Michigan: FBI Arrests Suspect in Terrorist Campaign to Ban 'Immoral Content'

Michigan: FBI Arrests Suspect in Terrorist Campaign to Ban 'Immoral Content'

DETROIT — The FBI arrested a Michigan man on Monday following an investigation into threats of violence — including domestic terrorism actions such as planting bombs — against telecommunications companies, which the man had blamed for “broadcasting pornography, cursing and immoral content.”

Federal prosecutors charged John Douglas Allen yesterday with “extortion and attempting to destroy a building and accused him of leaving pipe bombs and threatening letters in locations across northern Michigan and the Upper Peninsula,” the Detroit News reports.

The 75-year-old retired miner lives in Whittemore, Michigan. The FBI reports that its investigation revealed the use of homemade bombs, coded letters, spy cameras and counter-surveillance tactics.

Federal court records, the Detroit News reports, “allege Allen was motivated to plant the bombs at various cell towers because he was angry that telecommunications companies broadcast pornography, cursing and ‘immoral content.’”
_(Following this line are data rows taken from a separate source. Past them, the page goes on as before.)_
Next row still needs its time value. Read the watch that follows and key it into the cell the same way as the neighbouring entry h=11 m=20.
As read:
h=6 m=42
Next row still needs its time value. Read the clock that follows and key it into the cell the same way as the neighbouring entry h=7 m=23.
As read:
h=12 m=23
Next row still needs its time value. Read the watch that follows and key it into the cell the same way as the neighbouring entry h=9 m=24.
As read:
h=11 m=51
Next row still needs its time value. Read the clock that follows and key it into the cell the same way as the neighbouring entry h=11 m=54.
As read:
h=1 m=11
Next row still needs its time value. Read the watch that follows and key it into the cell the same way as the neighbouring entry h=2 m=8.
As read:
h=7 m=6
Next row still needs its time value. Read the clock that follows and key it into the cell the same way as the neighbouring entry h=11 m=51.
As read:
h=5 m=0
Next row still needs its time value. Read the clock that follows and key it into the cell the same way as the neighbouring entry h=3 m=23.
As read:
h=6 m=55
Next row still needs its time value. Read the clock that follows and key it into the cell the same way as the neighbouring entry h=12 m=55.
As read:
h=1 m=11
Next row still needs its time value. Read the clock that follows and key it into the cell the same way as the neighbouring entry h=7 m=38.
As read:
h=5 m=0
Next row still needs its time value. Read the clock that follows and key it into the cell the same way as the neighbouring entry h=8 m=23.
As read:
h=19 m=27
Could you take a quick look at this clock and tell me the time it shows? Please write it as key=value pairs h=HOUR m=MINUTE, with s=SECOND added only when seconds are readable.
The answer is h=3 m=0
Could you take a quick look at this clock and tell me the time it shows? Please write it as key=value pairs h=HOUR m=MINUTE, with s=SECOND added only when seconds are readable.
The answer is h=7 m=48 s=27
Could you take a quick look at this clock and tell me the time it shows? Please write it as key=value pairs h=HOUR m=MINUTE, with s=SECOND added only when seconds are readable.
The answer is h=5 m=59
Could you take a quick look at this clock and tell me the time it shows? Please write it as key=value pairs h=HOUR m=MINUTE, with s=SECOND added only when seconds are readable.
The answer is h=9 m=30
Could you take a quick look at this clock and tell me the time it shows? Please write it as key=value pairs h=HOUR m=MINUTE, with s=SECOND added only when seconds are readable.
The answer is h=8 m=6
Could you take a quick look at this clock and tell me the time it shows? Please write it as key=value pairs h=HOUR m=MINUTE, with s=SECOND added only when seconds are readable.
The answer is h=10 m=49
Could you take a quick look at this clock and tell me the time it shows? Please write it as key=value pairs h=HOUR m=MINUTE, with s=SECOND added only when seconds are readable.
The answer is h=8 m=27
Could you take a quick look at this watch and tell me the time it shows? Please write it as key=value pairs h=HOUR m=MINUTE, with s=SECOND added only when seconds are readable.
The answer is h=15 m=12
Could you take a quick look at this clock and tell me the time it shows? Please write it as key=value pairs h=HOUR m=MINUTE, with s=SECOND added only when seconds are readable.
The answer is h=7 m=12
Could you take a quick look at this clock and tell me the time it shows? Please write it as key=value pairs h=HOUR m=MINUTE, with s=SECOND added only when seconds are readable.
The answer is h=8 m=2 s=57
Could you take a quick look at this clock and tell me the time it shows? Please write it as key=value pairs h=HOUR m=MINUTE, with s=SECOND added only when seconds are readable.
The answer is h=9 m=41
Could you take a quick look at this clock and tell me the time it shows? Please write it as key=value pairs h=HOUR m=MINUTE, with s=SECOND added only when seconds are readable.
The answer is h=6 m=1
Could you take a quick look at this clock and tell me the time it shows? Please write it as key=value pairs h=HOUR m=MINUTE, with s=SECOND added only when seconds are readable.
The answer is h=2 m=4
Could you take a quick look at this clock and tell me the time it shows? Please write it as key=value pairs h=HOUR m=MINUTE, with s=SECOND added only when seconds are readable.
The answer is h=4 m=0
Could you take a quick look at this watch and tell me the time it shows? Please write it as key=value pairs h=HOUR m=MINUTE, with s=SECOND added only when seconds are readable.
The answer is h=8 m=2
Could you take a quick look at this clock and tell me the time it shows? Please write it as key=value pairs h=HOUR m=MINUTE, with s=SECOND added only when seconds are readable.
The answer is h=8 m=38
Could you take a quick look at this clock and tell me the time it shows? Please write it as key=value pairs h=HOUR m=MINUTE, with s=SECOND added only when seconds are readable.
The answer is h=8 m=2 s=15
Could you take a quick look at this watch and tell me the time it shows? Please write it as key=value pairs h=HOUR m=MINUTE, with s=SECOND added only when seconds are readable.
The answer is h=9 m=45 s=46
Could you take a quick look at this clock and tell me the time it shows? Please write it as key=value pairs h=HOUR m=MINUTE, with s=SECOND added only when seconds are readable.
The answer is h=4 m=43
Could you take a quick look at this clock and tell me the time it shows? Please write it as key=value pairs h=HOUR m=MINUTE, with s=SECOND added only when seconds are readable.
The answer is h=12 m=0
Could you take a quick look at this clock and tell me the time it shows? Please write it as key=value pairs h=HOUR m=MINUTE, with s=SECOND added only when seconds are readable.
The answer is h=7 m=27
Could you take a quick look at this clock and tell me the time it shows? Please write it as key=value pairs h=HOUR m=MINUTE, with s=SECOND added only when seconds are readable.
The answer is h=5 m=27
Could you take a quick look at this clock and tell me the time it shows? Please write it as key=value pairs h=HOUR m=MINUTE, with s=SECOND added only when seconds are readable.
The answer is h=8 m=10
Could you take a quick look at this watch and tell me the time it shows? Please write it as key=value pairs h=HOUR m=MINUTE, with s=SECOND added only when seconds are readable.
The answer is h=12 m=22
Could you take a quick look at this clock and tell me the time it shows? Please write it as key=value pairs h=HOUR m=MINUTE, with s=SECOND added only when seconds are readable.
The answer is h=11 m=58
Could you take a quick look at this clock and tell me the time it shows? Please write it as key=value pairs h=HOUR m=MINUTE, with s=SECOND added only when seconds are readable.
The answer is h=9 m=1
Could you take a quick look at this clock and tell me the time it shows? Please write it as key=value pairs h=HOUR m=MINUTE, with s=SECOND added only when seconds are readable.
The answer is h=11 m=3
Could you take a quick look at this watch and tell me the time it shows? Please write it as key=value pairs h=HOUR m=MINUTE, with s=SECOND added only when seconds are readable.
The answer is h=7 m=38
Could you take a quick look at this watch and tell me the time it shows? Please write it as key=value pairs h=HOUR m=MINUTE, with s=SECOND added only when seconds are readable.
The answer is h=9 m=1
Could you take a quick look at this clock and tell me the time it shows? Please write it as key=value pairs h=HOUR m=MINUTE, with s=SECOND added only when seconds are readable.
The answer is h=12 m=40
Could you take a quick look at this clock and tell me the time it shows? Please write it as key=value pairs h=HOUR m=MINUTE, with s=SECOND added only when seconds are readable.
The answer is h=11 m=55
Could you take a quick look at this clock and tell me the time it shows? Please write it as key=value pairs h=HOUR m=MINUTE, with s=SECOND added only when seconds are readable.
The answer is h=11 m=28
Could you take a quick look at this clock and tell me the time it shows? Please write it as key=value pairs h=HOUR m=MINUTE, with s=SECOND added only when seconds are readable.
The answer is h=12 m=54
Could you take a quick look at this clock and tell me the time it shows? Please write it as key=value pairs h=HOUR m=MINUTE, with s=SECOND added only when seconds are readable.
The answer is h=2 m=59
The FBI said Allen “was charged almost one month after the first of several letters was also found inside a polka-dotted envelope, packaged inside a sealed zip lock bag near a telecommunications tower in St. Ignace, north of the Mackinac Bridge.”

'Cease Distributing Immoral Content'

The letters were sent from a supposed “Coalition for Moral Telecommunication (CMT)” and addressed to several companies, including AT&T and Verizon.

The letters, the Detroit News reports, “claimed CMT had almost 30 members who were ‘prepared to travel throughout this Country and begin distroying (sic) inner city tower communication,’ unless several demands were followed, according to an FBI affidavit filed in federal court. The demands included a $5 million payment and that the telecommunication companies cease distributing ‘immoral content,’ including pornography, cursing and ‘all manner of indecent communication.’”

Allen’s arrest comes only a few months after the Atlanta massage parlor massacres in May. The man indicted for those murders, Robert Aaron Long, stated that his motive was his perceived “sex addiction,” which his family had tried to treat at religious “re-education centers” that preach shame-based sexual concepts. Long told the police he murdered the massage parlor employees because he wanted to “eliminate the temptation” and he added that at the time he was arrested he was actually heading to Florida to inflict more violence on “pornography sets.”